Mr. Hill shook his head. “My dear Miss Austen, I fear mat your imagination is run away with you. You have been overwrought. All this talk of murder — it may give rise to the most dreadful fancies—”
“There has not merely been talk! Two men are dead. One was killed at sea, another not a mile from this door. It is you, Mr. Hill, who persist in fancy. You must treat LaForge as though he were indeed a case of poison. It can cost you nothing, and may save his life.”
The surgeon studied me shrewdly, then felt LaForge's brow with his palm. “Fever, a fluttering pulse, and a disruption of stomach and bowels. A purgative first,” he said decisively “Ipecac, I think, or perhaps the more gentle tartar emetic. Then a cathartic, to flux the bowels. I should attempt cremor tartar, but for its strength; perhaps a solution of castor oil and medicinal rhubarb will prove more gentle in its effect. Once the system is cleansed, we may see what a strong dose of charcoal in milk may do for what has already been consumed. It is a property of charcoal to attach itself to metallic substances, such as are often found in your common poisons; the stuff may then be passed harmlessly enough.”
“Can such doses harm him?” I enquired with trepidation.
“The combined effects shall work violently on his frame, and in such a weakened state — I should advise you, Miss Austen, to leave us for a period. I shall send word by messenger to your boarding house, once I am certain of the effect — whether it be good or ill.”
He began to rummage in his black bag, purposeful now that he had determined his course. I rose, took one last look at the sufferer, and quitted that dreadful place.
It was ten minutes past two o'clock. I went directly to St. Michael's Church, halfway along my path towards home, and knelt in the silence of the nave. I prayed for the salvation of Etienne LaForge — prayed as I had not done for some months since, with a passion and a purpose that could not help but sing its way to Heaven. If asked, I could not have said why the Frenchman's case burned at me so. I hardly knew die man. But the thought of so much wit and understanding finding an untimely grave was suddenly insupportable. In praying for LaForge, I prayed for all that I loved: Frank and Mary and their unborn babe; for my mother, and Cassandra, and the sprawling family at Godmersham; even for Mr. Hill, unstinting in his work to save this foreign life. In this quarter-hour they were all of a piece with that Frenchman: beloved of somebody, and dying alone.
Chapter 15
The Naval Set
27 February 1807, cont.
“A VERDICT OF WILLFUL MURDER WAS RETURNED AGAINST Tom Seagrave,” Frank said, as I entered Mrs. Davies's sitting-room at a quarter past three o'clock. “He is held at present in Gaoler's Alley, in expectation of trial.”
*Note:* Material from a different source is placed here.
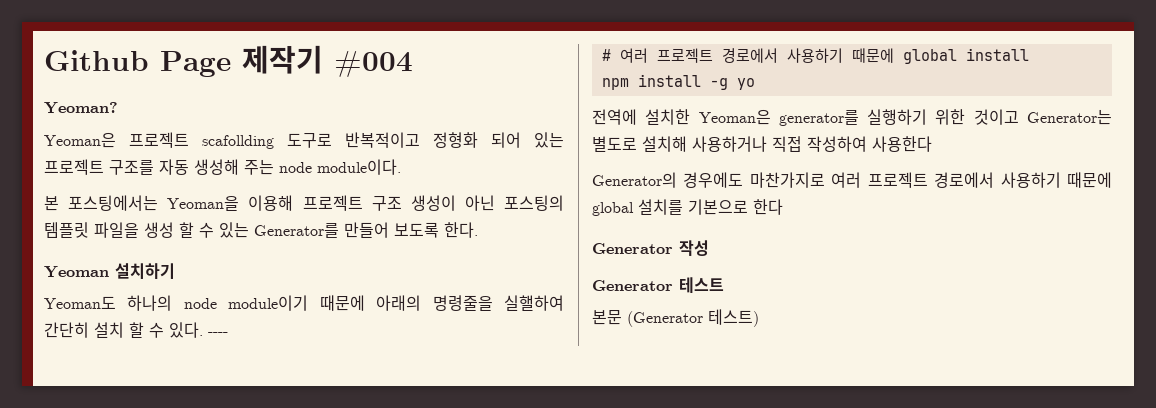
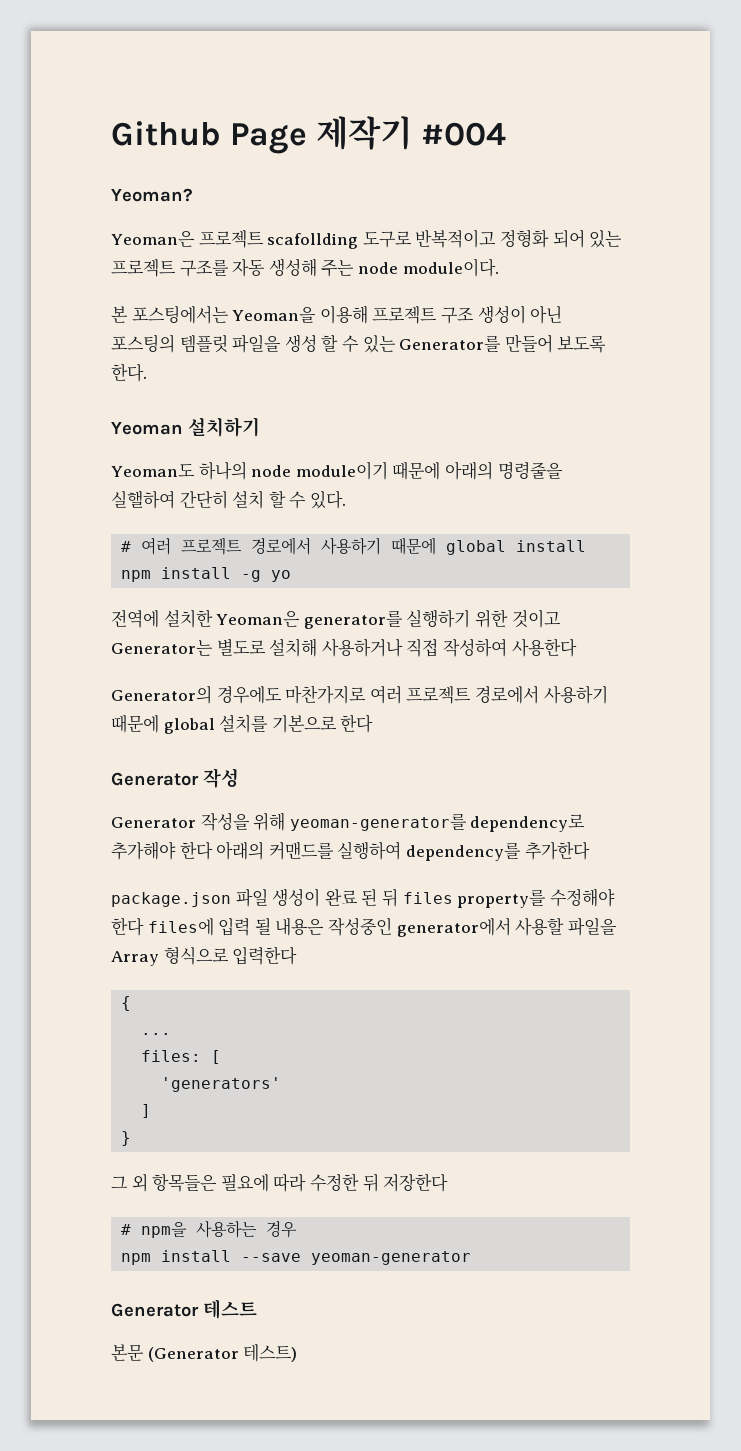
[208,332,228,336] ---- -> (346, 500) none
(709, 248) none -> [111,812,586,832] [111,841,590,861] [111,888,615,908] [111,917,617,937] [111,946,298,966] [121,996,132,1011] [141,1033,172,1035] [141,1050,222,1064] [161,1077,282,1092] [141,1104,152,1118] [121,1131,132,1146] [111,1173,449,1192] [121,1220,298,1238] [121,1250,472,1265] // Generator 작성을 위해 yeoman-generator를 dependency로 추가해야 한다 아래의 커맨드를 실행하여 dependency를 추가한다 // package.json 파일 생성이 완료 된 뒤 files property를 수정해야 한다 files에 입력 될 내용은 작성중인 generator에서 사용할 파일을 Array 형식으로 입력한다 // { // ... // files: [ // 'generators' // ] // } // 그 외 항목들은 필요에 따라 수정한 뒤 저장한다 // # npm을 사용하는 경우 // npm install --save yeoman-generator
I sank into a chair ranged against the wall and closed my eyes. “That is very unfortunate. You told the coroner's panel of your express?”
“I did. The magistrate knew enough to direct the coroner's questions. There was little of surprise in anyone's testimony; and Seagrave refused, again, to disclose his movements on Wednesday night.”
“Did the charges of the court-martial arise?”
“Naturally. Percival Pethering has not the slightest authority in that case; but he sought to show that Seagrave had murdered his lieutenant — and all discussion of motive must involve events on the Manon.”
“And thus the panel was taught to regard Tom Seagrave as a man who is intimate with murder. No other outcome was possible. I feared as much.” I stared up at Frank. “Monsieur LaForge has taken a turn for the worse. Mr. Hill suspects poison.”
“Poison!” My brother's hand clenched spasmodically. “But who—?”
“The man who killed Chessyre, I suppose. Having despatched his conspirator, he could not allow a witness to survive.”
“If he dies, Jane, his blood will be on our hands,” Frank muttered. “It was we who urged LaForge to divulge what he knew.”
“Then we must pray that he does not die,” I said, and went to dress for the party.
“MY DEAR MISS AUSTEN! YOU DO US PROUD IN SUCH feathers, I declare — we shall be as the moon outshone by the sun!”